#### [Excerpt]
|---|

This is probably a place when nomenclature can serve to get in the way, rather than provide benefit. The EMA says pretty much the same in “ICH guideline E3 – questions and answers (R1).

Principles of Events in Clinical Practice

  1. Severity of the event is based on degree to which affects the subject’s rights, safety, or welfare, and/or the integrity of the resultant data
  2. Events (problems, deviations, etc) will happen at all levels of a clinical practice (Sponsor, CRO, Site, etc)
  3. Events happen beyond the Protocol. These need to be managed appropriately as well.
  4. The event needs to be categorized, evaluated and trended by the sponsor

Severity of the Event

Starting in the study planning stage, ICH E6(R2) GCP requires sponsors to identify risks to critical study processes and study data and to evaluate these risks based on likelihood, detectability and impact on subject safety and data integrity.

Sponsors then establish key quality indicators (KQIs) and quality tolerance thresholds. KQI is really just a key risk indicator and should be treated similarly.

Study events that exceed the risk threshold should trigger an evaluation to determine if action is needed. In this way, sponsors can proactively manage risk and address protocol noncompliance.

The best practice here is to have a living risk assessment for each study. Evaluate across studies to understand your overall organization risk, and look for opportunities for wide-scale mitigations. Feedup into your risk register.

|---|

#### [Data extracts]
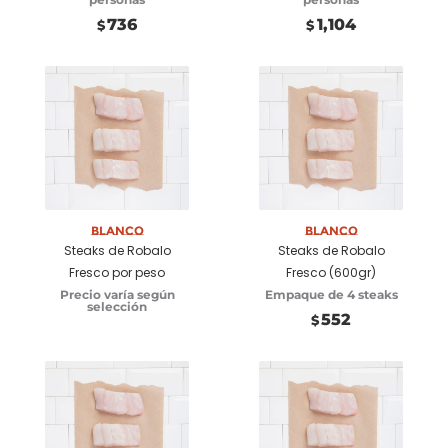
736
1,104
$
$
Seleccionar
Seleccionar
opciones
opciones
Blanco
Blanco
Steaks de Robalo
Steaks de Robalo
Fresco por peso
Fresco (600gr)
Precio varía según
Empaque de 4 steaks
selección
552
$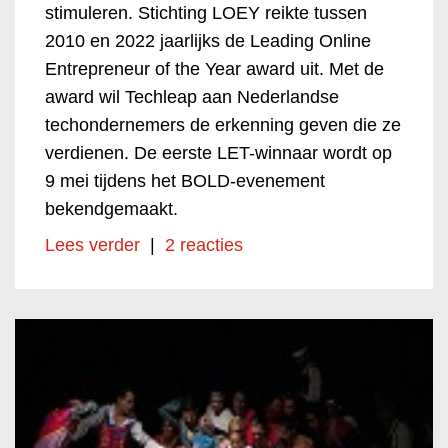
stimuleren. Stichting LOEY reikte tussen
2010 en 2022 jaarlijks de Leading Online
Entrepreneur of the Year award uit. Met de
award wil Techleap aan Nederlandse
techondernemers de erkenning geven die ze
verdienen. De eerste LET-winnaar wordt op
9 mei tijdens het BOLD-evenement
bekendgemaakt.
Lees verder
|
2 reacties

|---|

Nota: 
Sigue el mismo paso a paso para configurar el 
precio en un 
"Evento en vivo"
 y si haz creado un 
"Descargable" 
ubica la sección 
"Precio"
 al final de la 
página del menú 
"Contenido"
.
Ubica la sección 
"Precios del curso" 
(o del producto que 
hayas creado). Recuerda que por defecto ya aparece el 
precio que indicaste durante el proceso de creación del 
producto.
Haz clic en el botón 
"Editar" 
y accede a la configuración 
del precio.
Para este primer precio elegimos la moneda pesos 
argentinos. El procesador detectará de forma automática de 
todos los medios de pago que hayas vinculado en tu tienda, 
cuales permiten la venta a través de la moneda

|---|

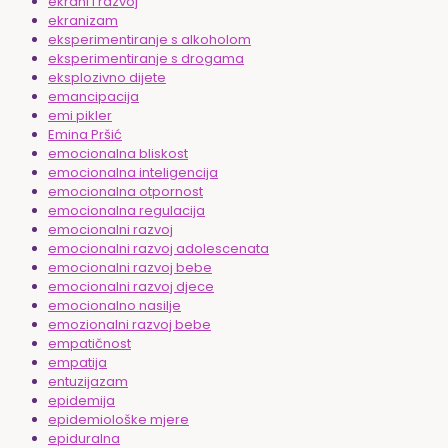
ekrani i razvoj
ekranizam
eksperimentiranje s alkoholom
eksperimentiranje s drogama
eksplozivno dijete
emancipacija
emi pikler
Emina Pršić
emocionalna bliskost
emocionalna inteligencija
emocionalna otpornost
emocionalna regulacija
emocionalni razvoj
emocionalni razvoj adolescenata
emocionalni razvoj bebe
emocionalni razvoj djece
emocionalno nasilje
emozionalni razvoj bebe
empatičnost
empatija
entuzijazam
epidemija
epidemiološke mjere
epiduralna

|---|

#### [Exercises to complete]
**a)** In the excerpt on events in clinical practice, on what basis does ICH E6(R2) GCP require sponsors to evaluate risks to critical study processes and study data?
**b)** Please continue the excerpt on events in clinical practice from where it stops.

#### [Results]
**a)** Likelihood, detectability and impact on subject safety and data integrity.

**b)**
Event Classification for Clinical Protocols and GCPs

Where the Event happens

Deviations in the clinical space are a great example of the management of supplier events, and at the end of the day there is little difference between a GMP supplier event management, a GLP or a GCP. The individual requirements might be different but the principles and the process are the same.

Each entity in the trial organization should have their own deviation system where they investigate deviations, performing root cause investigation and enacting CAPAs.

This is where it starts to get tricky. first of all, not all sites have the infrastructure to do this well. Second the nature of reporting, usually through the Electronic Data Capture (EDC) system, can lead to balkanization at the site. Site’s need to have strong compliance programs through compiling deviation details into a single sitewide system that allows the site to trend deviations across studies in addition to following sponsor reporting requirements.

Unfortunately too many site’s rely on the sponsor’s program. Sponsors need to be evaluating the strength of this program during site selection and through auditing.

Events Happen

Consistent Event Reporting is Critical

Deviations should be to all process, procedure and plans, and just not the protocol.

Categorizing deviations is usually a pain point and an area where more consistency needs to be driven. I recommend first having a good standard set of categorizations. The industry would benefit from adopting a standard, and I think Norman Goldfarb’s proposal is still the best.

Once you have categories, and understand to your KQIs and other aspects you need to make sure they are consistently done. The key mechanisms of this are:

  1. Training
  2. Monitoring (in all its funny permutations)
  3. Periodic evaluations and Trending

Deviations should be trended, at a minimum, in several ways:

  1. Per site per study
  2. Per site all activities
  3. All sites per study
  4. All sites all activities

And remember, trending doesn’t count of you do not analyze the problem and take appropriate CAPAs.

This will allow trends to be identified and appropriate corrective and preventive actions identified to systematically improve.